Comment Monoprix se lance dans le commerce conversationnel
Filiale du groupe français Casino, Monoprix est la première enseigne européenne de grande distribution à se brancher sur Google Home, l’enceinte connectée du géant américain. Il est donc désormais possible d’y faire ses courses par la voix. Mais comment fonctionne ce système ? Et quelles sont ses limites ?
Le projet, en interne, a été baptisé ” Post-it “. ” Nous avions depuis longtemps la volonté de détrôner le Post-it collé sur le frigidaire, explique Pierre-Marie Desbazeille, directeur marketing client de Monoprix. Et nous avons trouvé ce qui allait le remplacer : la dictée ! ” La chaîne française de grande distribution (700 magasins de centre-ville dans l’Hexagone) a récemment noué un partenariat avec Google pour utiliser son enceinte connectée Google Home. ” Si Google fournit les algorithmes, nous avons dû travailler l’incarnation de la voix pour faire passer le ‘ton Monoprix’ “, explique le responsable. L’enseigne a travaillé avec l’agence Artefact, spécialisée dans les datas et l’intelligence artificielle.
Le commerce conversationnel signe la fin du choix, les résultats proposés correspondant aux marques ayant payé le plus pour être recommandées.
Pour le client, il suffit de s’exclamer ” OK Google. Parle avec Monoprix “, soit via son enceinte connectée Google Home, soit via l’Assistant Google de son smartphone. Il doit ensuite se connecter en dictant son numéro de carte de fidélité contenant tout l’historique de ses achats en ligne ou en magasin. ” Cela nous permet de faire des recommandations contextuelles en fonction des achats précédents “, précise Pierre-Marie Desbazeille. Il suffit ainsi de dire ” beurre ” pour que le client se voie proposer la marque et le format de beurre qu’il achète habituellement. Dans un premier temps, Monoprix s’en tiendra à l’historique des clients, mais l’enseigne devrait bientôt proposer le choix de trois produits de marques différentes ou complémentaires, ainsi que des suggestions en fonction des produits récemment ajoutés. Une fois la liste validée, il est cependant nécessaire de se rendre sur le site de la chaîne pour finaliser et régler son panier de courses. Plutôt cocasse…
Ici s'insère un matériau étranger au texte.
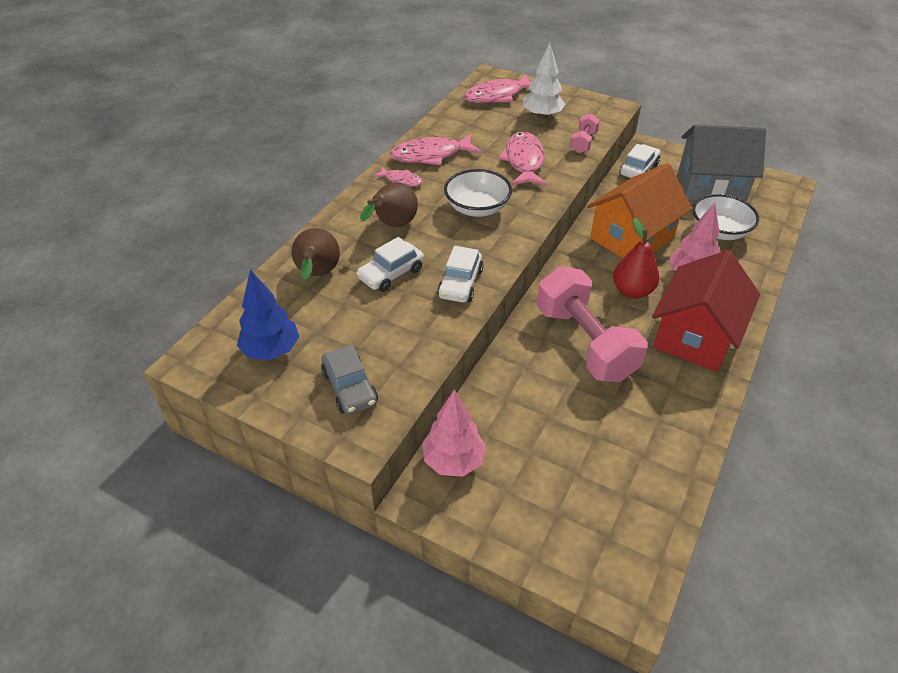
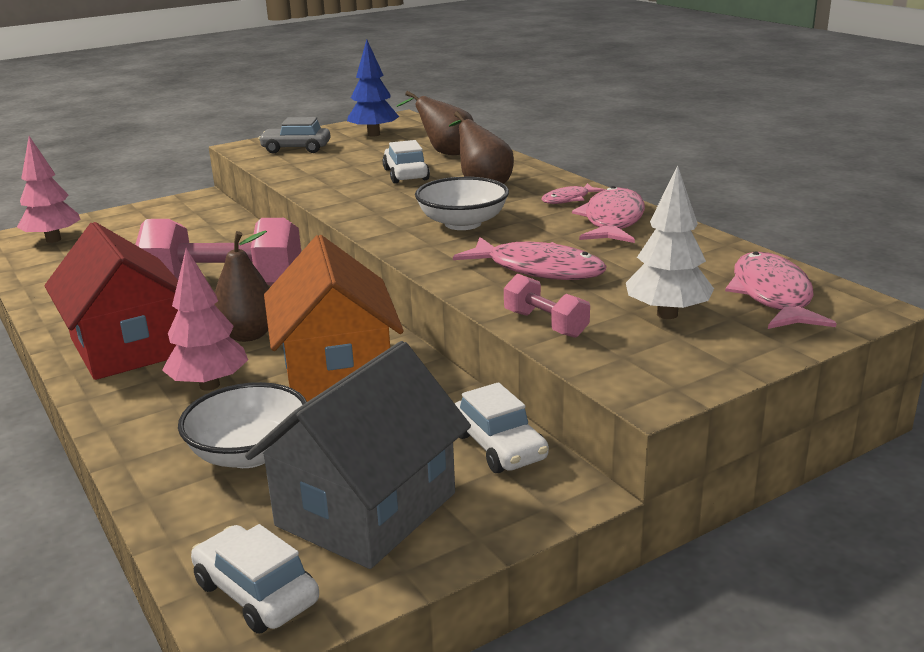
camera: 120 degrees right, 20 degrees down
pink tree [422,390,486,477] -> pink tree moved to [17,136,81,243]
white car [437,246,483,303] -> white car moved to [191,524,319,634]
red pear [613,218,659,299] -> brown pear [214,230,269,342]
Une tête de gondole permanente
Cette manière de faire ses courses pourrait-elle se généraliser ? ” Cela dépend des déploiements de l’assistant. On a une base de clients qui grossit mais doucement “, avouait récemment le président de Monoprix, Régis Schultz, au site d’information spécialisé L’Usine Digitale. Il faut dire que le shopping vocal comporte certaines limites. Alors que la transparence des prix est devenue la norme à l’heure du commerce en ligne, le commerce conversationnel, lui, réintroduit une bonne dose d’opacité. Comment, en tant que client, être certain que le produit proposé est le moins cher – ou en tout cas celui qui me convient le mieux ? Le commerce conversationnel signe donc la fin du choix, les résultats proposés correspondant aux marques ayant payé le plus pour être recommandées. Une tête de gondole permanente, en somme ! Sans compter que Monoprix pourrait être tentée de proposer ses marques propres, celles sur lesquelles la chaîne réalise les marges les plus juteuses… Certes, l’enseigne française affirme se baser sur l’historique des achats pour proposer des produits que les clients achètent habituellement. Mais dans ce cas, quelle place pour le changement ?
Au final, le shopping vocal semble interdire toute forme de complexité. Incapacité de comparer plusieurs articles, difficulté à commander un produit aux caractéristiques spécifiques (imaginez-vous commander vocalement du muesli chocolat/noisettes avec édulcorant provenant de la stévia), impossibilité de scruter les ingrédients de telle ou telle préparation, etc. Autant de freins qui font dire à certains observateurs que le commerce conversationnel ne pourra jamais s’affranchir totalement d’un écran. Contactée (vocalement) par nos soins, la responsable communication de Monoprix nous a répondu (par écrit) : ” Nous ne pouvons pas vous apporter plus de précisions, nous en sommes désolés “. Et là, nous sommes restés… sans voix.